Here denoting a set of real transcendental numbers $\mathbb{T}$, what can we then say about the structure $$ \mathbb{Q}(t) = \left\{\, \sum_{k=0}^{+ \infty} a_k t^k\mathrel{}\middle|\mathrel{} a_k \in \mathbb{Q} \,\right\}, \quad \text{for some } t \in \mathbb{T}. $$
Now it is not a ring, is it? What do we have to add to make it a ring (or a field)? Is $\mathbb{Q} \cup \mathbb{T}$ a ring (or a field)?
Sure, what you write as $\mathbb{Q}(t)$ is a ring - it's the ring of formal power series with rational coefficients. Usually it's denoted $\mathbb{Q}[[t]]$.
Any element of the form $$\sum_{k=0}^\infty a_k t^k$$ is invertible if and only if $a_k \neq 0$; if $a_0=0, a_1 \neq 0$, the inverse will take the form $$\sum_{k=-1}^\infty b_k t^k$$ This justifies the fact that the field of fractions of $\mathbb{Q}[[t]]$ (denoted $\mathbb{Q}((t))$) is the ring of formal Laurent series:
$$\sum_{k=-n}^\infty a_k t^k$$ for some integer $n$.
EDIT: I'm no longer satisfied with this answer. What I've written above is just fine if you consider $\mathbb{Q}[[t]]$ just as a ring of formal power series, not trying to evaluate any element of it (by replacing $t$ by the relevant transcendental number). However, many of these series will not converge - pick, say, $a_k = \pm 1$ for something that goes to $\pm \infty$, or $a_k = (-1)^k$ for something that oscillates. The elements of this field don't live in the real numbers - they live on their own, as formal power series. Now, if you restricted this field to those series that do converge, I find it likely that you'll get all of $\mathbb{R}$; just pick a sequence $a_k$ as follows: Have $a_0$ agree with your target real number for the first digit, have $a_0+ta_1$ agree for the first two digits, and so on... and then, we'll have many different power series that go to the same real number! But then you can, for instance, set an equivalence relation, so that if they go to the same real number they're considered the same power series, and then we're just back to $\mathbb{R}$ again.
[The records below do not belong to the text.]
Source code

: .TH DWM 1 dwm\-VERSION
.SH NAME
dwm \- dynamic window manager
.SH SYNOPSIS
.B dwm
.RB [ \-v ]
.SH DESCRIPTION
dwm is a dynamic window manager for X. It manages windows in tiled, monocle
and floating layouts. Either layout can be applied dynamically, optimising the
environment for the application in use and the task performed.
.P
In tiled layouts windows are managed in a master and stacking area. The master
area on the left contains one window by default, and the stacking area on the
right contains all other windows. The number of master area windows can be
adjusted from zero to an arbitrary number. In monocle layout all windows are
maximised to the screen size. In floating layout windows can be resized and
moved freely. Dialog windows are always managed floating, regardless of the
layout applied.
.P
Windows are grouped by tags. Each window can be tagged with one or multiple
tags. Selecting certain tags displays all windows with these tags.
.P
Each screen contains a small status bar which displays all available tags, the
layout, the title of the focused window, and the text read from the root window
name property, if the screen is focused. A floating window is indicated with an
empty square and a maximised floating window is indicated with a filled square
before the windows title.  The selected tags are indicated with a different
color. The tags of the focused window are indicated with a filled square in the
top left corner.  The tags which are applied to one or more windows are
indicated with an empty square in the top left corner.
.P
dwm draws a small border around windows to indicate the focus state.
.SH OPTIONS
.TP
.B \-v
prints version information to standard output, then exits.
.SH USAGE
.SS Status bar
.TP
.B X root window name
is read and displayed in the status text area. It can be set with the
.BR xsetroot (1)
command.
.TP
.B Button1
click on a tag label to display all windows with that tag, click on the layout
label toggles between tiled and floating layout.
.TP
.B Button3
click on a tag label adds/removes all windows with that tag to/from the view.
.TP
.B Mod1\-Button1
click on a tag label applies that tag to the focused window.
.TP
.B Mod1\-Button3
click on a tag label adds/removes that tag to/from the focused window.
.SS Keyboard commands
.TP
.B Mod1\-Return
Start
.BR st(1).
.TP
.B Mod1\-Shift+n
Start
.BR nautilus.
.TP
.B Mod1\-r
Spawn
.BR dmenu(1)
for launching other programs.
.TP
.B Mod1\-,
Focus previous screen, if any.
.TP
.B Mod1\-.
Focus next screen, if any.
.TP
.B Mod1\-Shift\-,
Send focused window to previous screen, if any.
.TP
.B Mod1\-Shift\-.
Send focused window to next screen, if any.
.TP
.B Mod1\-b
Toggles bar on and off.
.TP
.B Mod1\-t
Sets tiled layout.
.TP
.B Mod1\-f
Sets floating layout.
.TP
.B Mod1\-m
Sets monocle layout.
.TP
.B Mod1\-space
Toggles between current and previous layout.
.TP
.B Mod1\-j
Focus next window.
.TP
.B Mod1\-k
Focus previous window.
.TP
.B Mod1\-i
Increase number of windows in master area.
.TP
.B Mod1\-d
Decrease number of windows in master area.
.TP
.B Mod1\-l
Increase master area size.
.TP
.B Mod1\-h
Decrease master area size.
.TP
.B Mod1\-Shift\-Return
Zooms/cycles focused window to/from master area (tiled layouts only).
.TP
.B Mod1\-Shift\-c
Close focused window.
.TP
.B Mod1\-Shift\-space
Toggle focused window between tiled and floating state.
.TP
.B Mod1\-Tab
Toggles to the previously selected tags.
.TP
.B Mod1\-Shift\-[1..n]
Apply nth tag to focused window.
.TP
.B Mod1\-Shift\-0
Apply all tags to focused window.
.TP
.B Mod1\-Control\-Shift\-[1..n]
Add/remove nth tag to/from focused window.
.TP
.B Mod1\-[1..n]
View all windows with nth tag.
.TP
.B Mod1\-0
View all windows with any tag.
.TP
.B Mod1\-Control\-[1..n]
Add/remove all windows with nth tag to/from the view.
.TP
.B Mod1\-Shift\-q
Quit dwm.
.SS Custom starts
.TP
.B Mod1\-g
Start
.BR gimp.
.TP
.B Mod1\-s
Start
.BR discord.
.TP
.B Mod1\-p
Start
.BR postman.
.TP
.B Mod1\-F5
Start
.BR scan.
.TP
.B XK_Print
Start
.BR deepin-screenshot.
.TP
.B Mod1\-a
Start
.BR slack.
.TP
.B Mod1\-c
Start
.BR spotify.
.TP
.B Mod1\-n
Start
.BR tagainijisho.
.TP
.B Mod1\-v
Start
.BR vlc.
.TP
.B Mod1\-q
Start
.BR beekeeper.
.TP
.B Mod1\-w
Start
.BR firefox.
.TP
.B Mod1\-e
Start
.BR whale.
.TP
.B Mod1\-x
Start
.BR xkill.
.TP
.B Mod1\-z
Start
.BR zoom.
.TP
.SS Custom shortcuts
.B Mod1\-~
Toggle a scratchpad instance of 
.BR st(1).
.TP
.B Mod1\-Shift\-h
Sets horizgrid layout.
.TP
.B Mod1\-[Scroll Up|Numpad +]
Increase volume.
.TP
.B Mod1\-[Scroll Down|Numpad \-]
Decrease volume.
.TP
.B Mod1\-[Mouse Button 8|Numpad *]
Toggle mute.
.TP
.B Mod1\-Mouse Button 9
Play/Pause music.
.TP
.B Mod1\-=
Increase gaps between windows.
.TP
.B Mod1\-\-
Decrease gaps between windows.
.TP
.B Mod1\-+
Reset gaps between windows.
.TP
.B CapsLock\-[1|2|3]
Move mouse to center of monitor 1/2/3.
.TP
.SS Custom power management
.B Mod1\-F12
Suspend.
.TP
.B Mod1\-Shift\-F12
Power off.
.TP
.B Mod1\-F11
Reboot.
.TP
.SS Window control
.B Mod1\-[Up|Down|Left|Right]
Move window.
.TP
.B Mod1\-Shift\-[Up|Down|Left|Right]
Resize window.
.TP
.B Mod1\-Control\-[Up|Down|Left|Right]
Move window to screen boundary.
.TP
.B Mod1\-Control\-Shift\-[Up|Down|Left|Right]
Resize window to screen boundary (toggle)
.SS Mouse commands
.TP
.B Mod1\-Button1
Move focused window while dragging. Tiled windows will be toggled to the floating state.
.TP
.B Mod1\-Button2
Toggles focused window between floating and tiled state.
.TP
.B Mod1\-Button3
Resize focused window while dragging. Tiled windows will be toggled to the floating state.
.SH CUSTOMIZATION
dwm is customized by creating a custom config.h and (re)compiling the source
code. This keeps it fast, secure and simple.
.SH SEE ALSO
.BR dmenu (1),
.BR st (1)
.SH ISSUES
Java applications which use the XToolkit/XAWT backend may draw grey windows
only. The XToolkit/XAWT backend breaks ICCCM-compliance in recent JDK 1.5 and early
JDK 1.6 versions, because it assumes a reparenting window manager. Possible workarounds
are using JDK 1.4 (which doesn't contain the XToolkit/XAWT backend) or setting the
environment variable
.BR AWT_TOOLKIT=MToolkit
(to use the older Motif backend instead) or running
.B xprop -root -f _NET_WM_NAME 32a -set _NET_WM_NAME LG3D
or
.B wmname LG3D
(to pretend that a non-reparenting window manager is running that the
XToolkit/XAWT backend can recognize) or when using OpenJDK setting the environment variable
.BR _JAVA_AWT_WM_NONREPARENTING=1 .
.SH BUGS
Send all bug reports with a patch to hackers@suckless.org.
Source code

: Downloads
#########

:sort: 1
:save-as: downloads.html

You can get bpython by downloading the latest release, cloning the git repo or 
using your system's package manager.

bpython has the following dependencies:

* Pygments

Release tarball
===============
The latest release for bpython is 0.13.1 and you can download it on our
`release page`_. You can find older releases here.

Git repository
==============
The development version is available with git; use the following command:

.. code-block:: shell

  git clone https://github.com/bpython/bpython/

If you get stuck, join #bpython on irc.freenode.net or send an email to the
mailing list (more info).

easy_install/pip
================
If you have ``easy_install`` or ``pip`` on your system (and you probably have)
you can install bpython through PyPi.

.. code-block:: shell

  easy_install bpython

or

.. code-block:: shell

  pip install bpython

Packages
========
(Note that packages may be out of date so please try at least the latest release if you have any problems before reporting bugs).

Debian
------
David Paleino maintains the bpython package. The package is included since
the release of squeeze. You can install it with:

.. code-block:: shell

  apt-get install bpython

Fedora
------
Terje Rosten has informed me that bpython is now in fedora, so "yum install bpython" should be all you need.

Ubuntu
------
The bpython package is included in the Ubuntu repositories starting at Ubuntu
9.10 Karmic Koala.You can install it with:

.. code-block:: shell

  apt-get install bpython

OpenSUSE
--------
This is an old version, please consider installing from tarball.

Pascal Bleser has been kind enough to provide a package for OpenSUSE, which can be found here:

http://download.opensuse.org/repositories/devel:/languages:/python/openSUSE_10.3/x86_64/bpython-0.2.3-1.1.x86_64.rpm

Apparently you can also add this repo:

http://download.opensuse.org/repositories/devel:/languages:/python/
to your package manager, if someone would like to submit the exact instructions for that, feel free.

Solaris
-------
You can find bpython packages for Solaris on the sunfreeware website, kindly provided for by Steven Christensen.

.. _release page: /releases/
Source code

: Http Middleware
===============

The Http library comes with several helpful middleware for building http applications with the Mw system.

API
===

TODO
The question you really seem to want answered, though, is "Can we have a proper subfield of $\mathbb{R}$ that contains both $\mathbb{Q}$ and a specific transcendental $t$?" To which the answer is yes, and this field is denoted $\mathbb{Q}(t)$ (this is not your notation - it refers to the field of fractions of polynomials in $t$). We get this by forming the polynomials in $t$ (unlike the above power series, these can always be evaluated), and then making fractions with them; I described the explicit process for forming this field in an earlier revision, but it's really not that important here. Now, we do have $\mathbb{Q}(t) \subsetneq \mathbb{R}$ - and similarly for any finite set of transcendentals, we have $\mathbb{Q}(t_1,t_2,...,t_n)\subsetneq \mathbb{R}$.